|Cover illustration by Sam Hadley|
Sebastien de Castell
Hot Key Books, 17 October 2019
HB, e, 504pp
I'm grateful to Hot Key Books for a free copy of Crownbreaker to consider for review.
It's always a bittersweet thing to come to the end of a great series. Nice to see everything wrapped up - but a parting from beloved characters - and it seems to come so soon. Yet here we are, at the end of de Castell's Spellslinger sequence, six books on (and every one of them an absolute, zinging, jawdropper of a book) with Crownbreaker itself fully living up its predecessors and Kellen, finally, growing into himself, showing what he's achieved and what he's learned.
And it's a joy to read, but I still felt sad.
There is a conscious air of things being completed. The war that has been brewing on the continent finally seems about to boil over, with a powerful nation, hitherto been occupied by internal disputes, about to unite. Kellen is tasked with stopping this by any means necessary to save both his birth home and the Jan'Tep, and his adopted land of Darome.
By any means necessary - even if it requires killing a child.
As you will guess at once that doesn't sit well with Kellen, and the involvement of his father and sister in the forces directing him only increases his unease. Through these stories, ever since being sent into exile, Kellen has remained stubbornly independent of his family, but his relationship with them is complex and this could mean a final choice for or against them. What's more, it's made clear to him that the errand in Berabesq is personal, affecting both his mother and Ferius.
This book is in some respects a simpler story than the earlier ones, or at least it seems to be: there is a straightforward, out and back structure with a goal to be achieved and - I think - less of a mystery about what's going on (though de Castells has some tricks up his sleeve, as does Kellen).
Instead, much of the weight of the story is on Kellen's moral dilemma, and on what - who - he wants to be, how he sees his future given the breach with his family and the ways of the Argosi, which mean he must also part from Ferius. So Kellen's ability to handle difficult situations even without Ferius's lead is key. In many respects she's trained him now, he is his own Argosi and equal to all of the other Paths of This and That. It's as well because through this book he's constantly being thrown curveballs - by cabals of mysterious operators in Darome, by the forces of law and order (a particular Marshall seems almost to enjoy locking him up... and she seems to have more than the demands of justice in mind...), by his family and even by God himself.
It's great to see Kellen navigating all this with aplomb. He's not the whiny, self pitying boy he started out as, rather he is more confident and in control.
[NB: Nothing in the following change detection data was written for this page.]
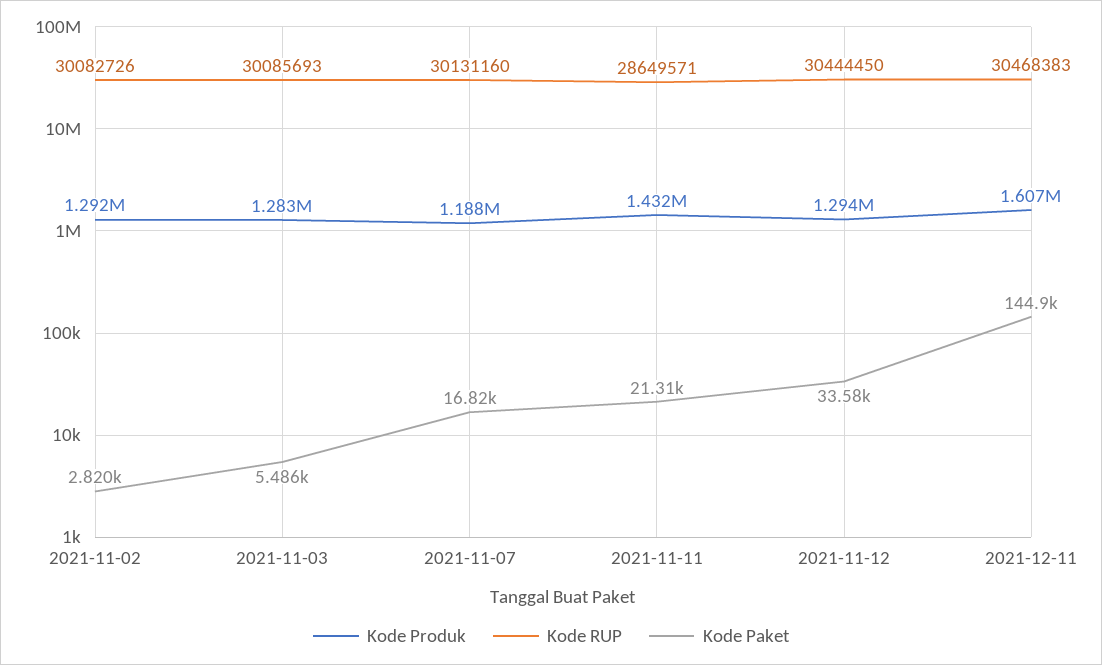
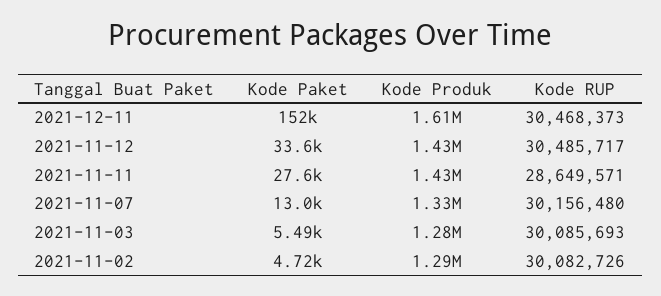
  {
    "Kode Produk": {
      "2021-11-02": 1292000,
      "2021-11-03": 1283000,
-     "2021-11-07": 1188000,
+     "2021-11-07": 1330000,
      "2021-11-11": 1432000,
-     "2021-11-12": 1294000,
+     "2021-11-12": 1430000,
      "2021-12-11": 1607000
    },
    "Kode RUP": {
      "2021-11-02": 30082726,
      "2021-11-03": 30085693,
-     "2021-11-07": 30131160,
+     "2021-11-07": 30156480,
      "2021-11-11": 28649571,
-     "2021-11-12": 30444450,
+     "2021-11-12": 30485717,
-     "2021-12-11": 30468383
+     "2021-12-11": 30468373
    },
    "Kode Paket": {
-     "2021-11-02": 2820,
+     "2021-11-02": 4720,
      "2021-11-03": 5486,
-     "2021-11-07": 16820,
+     "2021-11-07": 13000,
-     "2021-11-11": 21310,
+     "2021-11-11": 27600,
      "2021-11-12": 33580,
-     "2021-12-11": 144900
+     "2021-12-11": 152000
    }
  }

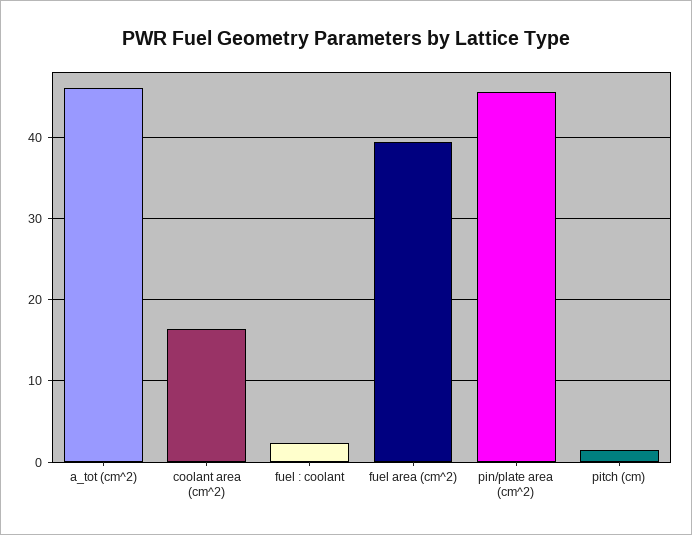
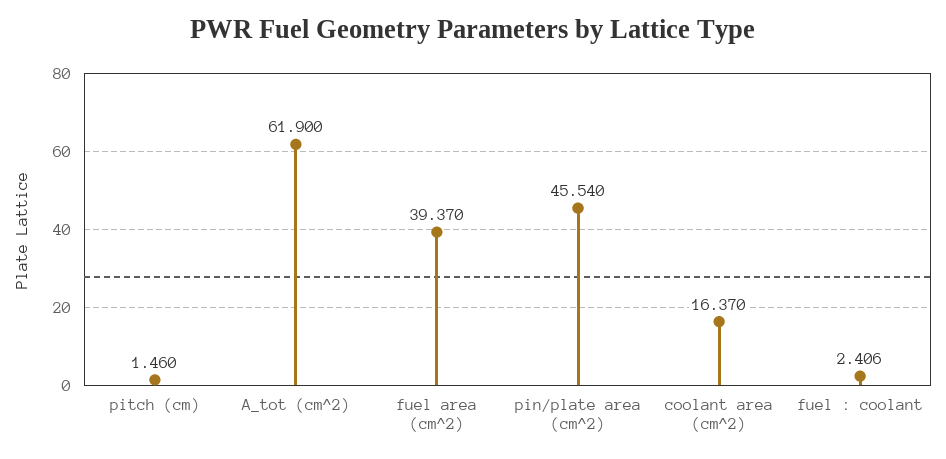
  {
-   "a_tot (cm^2)": 46,
+   "a_tot (cm^2)": 61.9,
    "coolant area (cm^2)": 16.37,
    "fuel : coolant": 2.406,
    "fuel area (cm^2)": 39.37,
    "pin/plate area (cm^2)": 45.54,
    "pitch (cm)": 1.46
  }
It's not that he has become some awesome, powerful Hero - Kellen explicitly shuns that role - but more that he seems to know himself. He understands who he is, what he wants to protect and what he's willing to give up to do that.
None of which means things are easy. While the book may wrap up threads from across the series - and we meet some old friends - nothing is achieved without loss and grief, indeed there are some very sad moments. Despite those, it remains a rattling good adventure with the characteristic humour of the series and - of course - Reichis with his dubious morality, love of butter biscuits and light fingers (er, claws).
I'd call this a triumphant final book in the series, as de Castells ends things on a real high and would strongly recommend it.